(Aufgaben zur Übung):
a. Fassen Sie den Textauszug über Art Nouveau und den Deutschen Werkbund in zwei Sätzen zusammen.
b. In welchem Jahr wurde laut dem Textauszug über Art Nouveau und den Deutschen Werkbund der Deutsche Werkbund gegründet?
c. Führen Sie den Textauszug über Art Nouveau und den Deutschen Werkbund im Anschluss an seinen letzten Satz fort.

(Textauszug):
++++++++

Sowohl in Frankreich, in Deutschland, Österreich und Italien ist der organische Stil erkennbar. Die Objekte zeichnen sich aus durch eine schwingende Linearität, die sich sowohl in der Form wie in der Oberfläche ausdrückt. Besondere Inspirationen erhielt der Art Nouveau durch die organische Beweglichkeit des Reichs der Pflanzen, aber auch durch Bezüge zur keltischen Kultur und zum Rokoko.

Deutscher Werkbund

Mit dem Ende des 19. Jahrhunderts ging eine Krise der Ästhetik einher. Das Traditionelle und das Funktionelle liefen kontrovers, was eine ästhetische Revolution auslöste, die alle gesellschaftlichen Schichten einband. In der Folge wandelten sich die Gewohnheiten, der Wohnraum, die Bekleidung und der Geschmack. Die Gründung des Deutschen Werkbundes 1907 war wie eine Reaktion auf diese Krise. Die Bewegung vereinte Architekten, Kunsthandwerker und Fabrikanten, darunter der Architekt Peter Behrens, um eine Integration der theoretischen, technischen und praktischen Aspekte der Herstellungsprozesse zu erwirken. Die Grundlagen des Designs wurden in enger Zusammenarbeit entwickelt, wobei der Einfluss der Theorien von Ruskin und Morris abgelehnt wurde. Die Maschine erlangte einen neuen Stellenwert: Der englische Architekt T.L. Donaldson behauptete, ihm sei keine gute Maschine bekannt, die nicht zugleich auch schön sei.

++++++++

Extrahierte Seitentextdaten

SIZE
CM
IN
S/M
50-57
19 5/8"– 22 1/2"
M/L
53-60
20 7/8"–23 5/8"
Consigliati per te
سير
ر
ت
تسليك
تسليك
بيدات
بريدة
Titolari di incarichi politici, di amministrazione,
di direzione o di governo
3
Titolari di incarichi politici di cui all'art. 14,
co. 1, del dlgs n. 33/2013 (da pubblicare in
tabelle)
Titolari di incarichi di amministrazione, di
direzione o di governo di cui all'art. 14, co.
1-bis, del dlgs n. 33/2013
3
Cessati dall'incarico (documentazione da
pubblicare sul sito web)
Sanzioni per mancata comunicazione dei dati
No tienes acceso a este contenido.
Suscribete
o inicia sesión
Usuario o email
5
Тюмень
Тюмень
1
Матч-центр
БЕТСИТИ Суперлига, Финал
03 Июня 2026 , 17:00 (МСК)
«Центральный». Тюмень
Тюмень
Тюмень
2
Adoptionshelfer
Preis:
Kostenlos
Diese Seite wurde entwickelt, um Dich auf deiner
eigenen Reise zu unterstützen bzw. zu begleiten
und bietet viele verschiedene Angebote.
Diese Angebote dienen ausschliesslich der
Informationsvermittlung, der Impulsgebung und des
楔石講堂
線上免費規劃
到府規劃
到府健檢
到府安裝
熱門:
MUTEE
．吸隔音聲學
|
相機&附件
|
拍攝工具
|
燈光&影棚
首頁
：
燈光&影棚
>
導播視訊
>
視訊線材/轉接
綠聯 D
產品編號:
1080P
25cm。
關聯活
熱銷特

++++++++

(Antworten):
a. Der organische Stil des Art Nouveau ist in Frankreich, Deutschland, Österreich und Italien erkennbar, zeichnet sich durch eine schwingende Linearität aus und wurde von der Pflanzenwelt, der keltischen Kultur und dem Rokoko inspiriert. Gleichsam als Reaktion auf die ästhetische Krise am Ende des 19. Jahrhunderts wurde 1907 der Deutsche Werkbund gegründet, der Architekten, Kunsthandwerker und Fabrikanten vereinte, um die theoretischen, technischen und praktischen Aspekte der Herstellungsprozesse zu integrieren.

b. Der Deutsche Werkbund wurde 1907 gegründet.

c.
Die Glasgower Schule

Unter Führung des Architekten und Designers Charles Rennie Mackintosh stellte die Glasgower Schule, eine kleine aber bedeutende Gruppe, Objekte her, die künstlerischen und handwerklichen Funktionalismus mit dem dekorativen Überfluss des Art Nouveau verbanden.

Geometrische Formen und fließende lineare Muster, die von der Pflanzenwelt inspiriert waren, wurden bezeichnend für die Werke der Glasgower Schule.

Wiener Werkstätten

Die Wiener Werkstätten, später bekannt unter dem Namen Wiener Sezession, wurden 1903 von Joseph Hoffmann und Koloman Moser gegründet. Schmuckstücke, Metallarbeiten, Textilien, Möbel und architektonische Werke entstammen den Wiener Werkstätten. Ihr Stil ist anzusiedeln zwischen dekorativem Jugendstil und schmuckloser Moderne, die zunehmend Einfluss nahm auf die Gestaltung der Objekte. Zwar entspricht die Sezession weitgehend stilistisch dem Jugendstil, jedoch zeichnet sich die österreichische Gestaltungsform eher durch geometrische Muster und Verzierungen aus. Die Sezession veröffentlichte eine eigene Zeitschrift, Ver Sacrum, und veranstaltete regelmäßig Ausstellungen, bei denen die Werke internationaler Künstler gezeigt wurden.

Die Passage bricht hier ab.